• **Problem requirements**
The records that follow are to be transcribed exactly.

Segment Open

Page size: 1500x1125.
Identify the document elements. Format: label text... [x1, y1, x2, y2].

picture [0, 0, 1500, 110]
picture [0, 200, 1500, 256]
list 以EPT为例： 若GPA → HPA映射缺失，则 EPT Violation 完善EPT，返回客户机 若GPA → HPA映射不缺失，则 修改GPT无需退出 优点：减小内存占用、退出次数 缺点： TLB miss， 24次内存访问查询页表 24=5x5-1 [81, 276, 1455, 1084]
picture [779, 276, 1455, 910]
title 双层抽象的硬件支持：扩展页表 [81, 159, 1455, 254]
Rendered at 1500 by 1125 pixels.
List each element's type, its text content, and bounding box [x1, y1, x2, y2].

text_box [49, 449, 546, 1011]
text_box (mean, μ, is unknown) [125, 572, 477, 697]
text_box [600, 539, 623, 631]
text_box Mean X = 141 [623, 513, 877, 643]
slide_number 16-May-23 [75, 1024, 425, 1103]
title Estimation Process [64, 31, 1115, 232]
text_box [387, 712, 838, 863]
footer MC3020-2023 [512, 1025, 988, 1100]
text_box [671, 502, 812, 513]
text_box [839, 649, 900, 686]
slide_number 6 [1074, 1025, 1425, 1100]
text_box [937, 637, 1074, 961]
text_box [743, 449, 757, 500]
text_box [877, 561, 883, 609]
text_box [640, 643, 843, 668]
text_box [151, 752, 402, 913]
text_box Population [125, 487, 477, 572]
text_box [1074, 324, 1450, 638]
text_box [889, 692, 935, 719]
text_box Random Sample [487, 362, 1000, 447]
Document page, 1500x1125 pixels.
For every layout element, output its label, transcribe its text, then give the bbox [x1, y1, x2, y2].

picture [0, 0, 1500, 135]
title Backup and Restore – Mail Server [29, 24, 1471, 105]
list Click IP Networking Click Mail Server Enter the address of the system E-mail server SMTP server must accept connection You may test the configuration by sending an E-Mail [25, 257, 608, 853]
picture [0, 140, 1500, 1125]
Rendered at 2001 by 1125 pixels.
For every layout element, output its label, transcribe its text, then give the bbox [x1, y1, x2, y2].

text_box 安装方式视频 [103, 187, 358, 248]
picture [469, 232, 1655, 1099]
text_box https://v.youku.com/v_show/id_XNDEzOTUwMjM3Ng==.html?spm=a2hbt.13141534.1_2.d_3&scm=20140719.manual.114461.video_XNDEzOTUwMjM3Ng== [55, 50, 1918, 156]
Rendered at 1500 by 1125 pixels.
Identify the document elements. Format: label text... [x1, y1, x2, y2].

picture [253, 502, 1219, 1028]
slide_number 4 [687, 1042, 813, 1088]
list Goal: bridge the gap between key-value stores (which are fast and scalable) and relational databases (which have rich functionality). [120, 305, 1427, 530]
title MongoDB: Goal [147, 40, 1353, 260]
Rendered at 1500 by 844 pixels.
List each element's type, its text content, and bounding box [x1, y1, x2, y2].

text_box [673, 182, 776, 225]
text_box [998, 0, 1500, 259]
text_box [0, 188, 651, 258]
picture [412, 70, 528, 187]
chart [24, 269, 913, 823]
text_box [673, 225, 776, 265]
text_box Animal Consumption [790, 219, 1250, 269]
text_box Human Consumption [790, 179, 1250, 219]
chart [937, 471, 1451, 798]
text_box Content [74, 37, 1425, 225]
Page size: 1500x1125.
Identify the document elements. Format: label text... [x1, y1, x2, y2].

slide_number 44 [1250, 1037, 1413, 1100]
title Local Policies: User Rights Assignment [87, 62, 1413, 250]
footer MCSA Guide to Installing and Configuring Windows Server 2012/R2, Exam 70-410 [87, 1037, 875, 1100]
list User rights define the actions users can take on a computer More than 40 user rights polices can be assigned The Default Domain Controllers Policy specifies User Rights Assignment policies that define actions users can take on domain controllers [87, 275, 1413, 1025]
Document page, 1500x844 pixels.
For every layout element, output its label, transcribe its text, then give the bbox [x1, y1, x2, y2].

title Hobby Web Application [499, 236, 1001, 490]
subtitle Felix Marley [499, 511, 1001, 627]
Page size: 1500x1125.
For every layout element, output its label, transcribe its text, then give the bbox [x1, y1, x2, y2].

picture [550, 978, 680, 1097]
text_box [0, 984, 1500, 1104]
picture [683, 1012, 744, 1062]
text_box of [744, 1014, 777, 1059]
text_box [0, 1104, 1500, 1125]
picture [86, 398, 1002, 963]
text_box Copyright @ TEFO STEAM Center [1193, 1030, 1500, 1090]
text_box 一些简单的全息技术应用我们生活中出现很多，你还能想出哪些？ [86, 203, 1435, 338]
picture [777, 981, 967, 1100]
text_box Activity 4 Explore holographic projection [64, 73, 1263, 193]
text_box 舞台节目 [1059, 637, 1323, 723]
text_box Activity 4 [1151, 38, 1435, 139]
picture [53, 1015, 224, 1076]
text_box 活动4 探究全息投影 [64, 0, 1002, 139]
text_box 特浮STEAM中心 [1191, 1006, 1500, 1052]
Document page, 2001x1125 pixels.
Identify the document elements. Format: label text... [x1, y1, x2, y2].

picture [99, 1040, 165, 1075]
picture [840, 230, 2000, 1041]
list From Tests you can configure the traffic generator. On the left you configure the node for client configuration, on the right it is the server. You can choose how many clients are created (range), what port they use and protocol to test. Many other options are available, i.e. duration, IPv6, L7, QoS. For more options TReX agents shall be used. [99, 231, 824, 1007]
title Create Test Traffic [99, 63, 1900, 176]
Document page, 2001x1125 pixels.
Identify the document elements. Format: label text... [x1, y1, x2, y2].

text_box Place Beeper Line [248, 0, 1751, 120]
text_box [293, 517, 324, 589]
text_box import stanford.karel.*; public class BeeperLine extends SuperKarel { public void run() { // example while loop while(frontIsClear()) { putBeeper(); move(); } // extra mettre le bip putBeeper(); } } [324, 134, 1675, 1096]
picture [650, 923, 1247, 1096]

Segment Closed

• **Exercise solution**
Page size: 1500x1125.
Identify the document elements. Format: label text... [x1, y1, x2, y2].

picture [0, 0, 1500, 110]
picture [0, 200, 1500, 256]
list 以EPT为例： 若GPA → HPA映射缺失，则 EPT Violation 完善EPT，返回客户机 若GPA → HPA映射不缺失，则 修改GPT无需退出 优点：减小内存占用、退出次数 缺点： TLB miss， 24次内存访问查询页表 24=5x5-1 [81, 276, 1455, 1084]
picture [779, 276, 1455, 910]
title 双层抽象的硬件支持：扩展页表 [81, 159, 1455, 254]
Rendered at 1500 by 1125 pixels.
List each element's type, its text content, and bounding box [x1, y1, x2, y2].

text_box [49, 449, 546, 1011]
text_box (mean, μ, is unknown) [125, 572, 477, 697]
text_box [600, 539, 623, 631]
text_box Mean X = 141 [623, 513, 877, 643]
slide_number 16-May-23 [75, 1024, 425, 1103]
title Estimation Process [64, 31, 1115, 232]
text_box [387, 712, 838, 863]
footer MC3020-2023 [512, 1025, 988, 1100]
text_box [671, 502, 812, 513]
text_box [839, 649, 900, 686]
slide_number 6 [1074, 1025, 1425, 1100]
text_box [937, 637, 1074, 961]
text_box [743, 449, 757, 500]
text_box [877, 561, 883, 609]
text_box [640, 643, 843, 668]
text_box [151, 752, 402, 913]
text_box Population [125, 487, 477, 572]
text_box [1074, 324, 1450, 638]
text_box [889, 692, 935, 719]
text_box Random Sample [487, 362, 1000, 447]
Document page, 1500x1125 pixels.
For every layout element, output its label, transcribe its text, then give the bbox [x1, y1, x2, y2].

picture [0, 0, 1500, 135]
title Backup and Restore – Mail Server [29, 24, 1471, 105]
list Click IP Networking Click Mail Server Enter the address of the system E-mail server SMTP server must accept connection You may test the configuration by sending an E-Mail [25, 257, 608, 853]
picture [0, 140, 1500, 1125]
Rendered at 2001 by 1125 pixels.
For every layout element, output its label, transcribe its text, then give the bbox [x1, y1, x2, y2].

text_box 安装方式视频 [103, 187, 358, 248]
picture [469, 232, 1655, 1099]
text_box https://v.youku.com/v_show/id_XNDEzOTUwMjM3Ng==.html?spm=a2hbt.13141534.1_2.d_3&scm=20140719.manual.114461.video_XNDEzOTUwMjM3Ng== [55, 50, 1918, 156]
Rendered at 1500 by 1125 pixels.
Identify the document elements. Format: label text... [x1, y1, x2, y2].

picture [253, 502, 1219, 1028]
slide_number 4 [687, 1042, 813, 1088]
list Goal: bridge the gap between key-value stores (which are fast and scalable) and relational databases (which have rich functionality). [120, 305, 1427, 530]
title MongoDB: Goal [147, 40, 1353, 260]
Rendered at 1500 by 844 pixels.
List each element's type, its text content, and bounding box [x1, y1, x2, y2].

text_box [673, 182, 776, 225]
text_box [998, 0, 1500, 259]
text_box [0, 188, 651, 258]
picture [412, 70, 528, 187]
chart [24, 269, 913, 823]
text_box [673, 225, 776, 265]
text_box Animal Consumption [790, 219, 1250, 269]
text_box Human Consumption [790, 179, 1250, 219]
chart [937, 471, 1451, 798]
text_box Content [74, 37, 1425, 225]
Page size: 1500x1125.
Identify the document elements. Format: label text... [x1, y1, x2, y2].

slide_number 44 [1250, 1037, 1413, 1100]
title Local Policies: User Rights Assignment [87, 62, 1413, 250]
footer MCSA Guide to Installing and Configuring Windows Server 2012/R2, Exam 70-410 [87, 1037, 875, 1100]
list User rights define the actions users can take on a computer More than 40 user rights polices can be assigned The Default Domain Controllers Policy specifies User Rights Assignment policies that define actions users can take on domain controllers [87, 275, 1413, 1025]
Document page, 1500x844 pixels.
For every layout element, output its label, transcribe its text, then give the bbox [x1, y1, x2, y2].

title Hobby Web Application [499, 236, 1001, 490]
subtitle Felix Marley [499, 511, 1001, 627]
Page size: 1500x1125.
For every layout element, output its label, transcribe its text, then give the bbox [x1, y1, x2, y2].

picture [550, 978, 680, 1097]
text_box [0, 984, 1500, 1104]
picture [683, 1012, 744, 1062]
text_box of [744, 1014, 777, 1059]
text_box [0, 1104, 1500, 1125]
picture [86, 398, 1002, 963]
text_box Copyright @ TEFO STEAM Center [1193, 1030, 1500, 1090]
text_box 一些简单的全息技术应用我们生活中出现很多，你还能想出哪些？ [86, 203, 1435, 338]
picture [777, 981, 967, 1100]
text_box Activity 4 Explore holographic projection [64, 73, 1263, 193]
text_box 舞台节目 [1059, 637, 1323, 723]
text_box Activity 4 [1151, 38, 1435, 139]
picture [53, 1015, 224, 1076]
text_box 活动4 探究全息投影 [64, 0, 1002, 139]
text_box 特浮STEAM中心 [1191, 1006, 1500, 1052]
Document page, 2001x1125 pixels.
Identify the document elements. Format: label text... [x1, y1, x2, y2].

picture [99, 1040, 165, 1075]
picture [840, 230, 2000, 1041]
list From Tests you can configure the traffic generator. On the left you configure the node for client configuration, on the right it is the server. You can choose how many clients are created (range), what port they use and protocol to test. Many other options are available, i.e. duration, IPv6, L7, QoS. For more options TReX agents shall be used. [99, 231, 824, 1007]
title Create Test Traffic [99, 63, 1900, 176]
Document page, 2001x1125 pixels.
Identify the document elements. Format: label text... [x1, y1, x2, y2].

text_box Place Beeper Line [248, 0, 1751, 120]
text_box [293, 517, 324, 589]
text_box import stanford.karel.*; public class BeeperLine extends SuperKarel { public void run() { // example while loop while(frontIsClear()) { putBeeper(); move(); } // extra mettre le bip putBeeper(); } } [324, 134, 1675, 1096]
picture [650, 923, 1247, 1096]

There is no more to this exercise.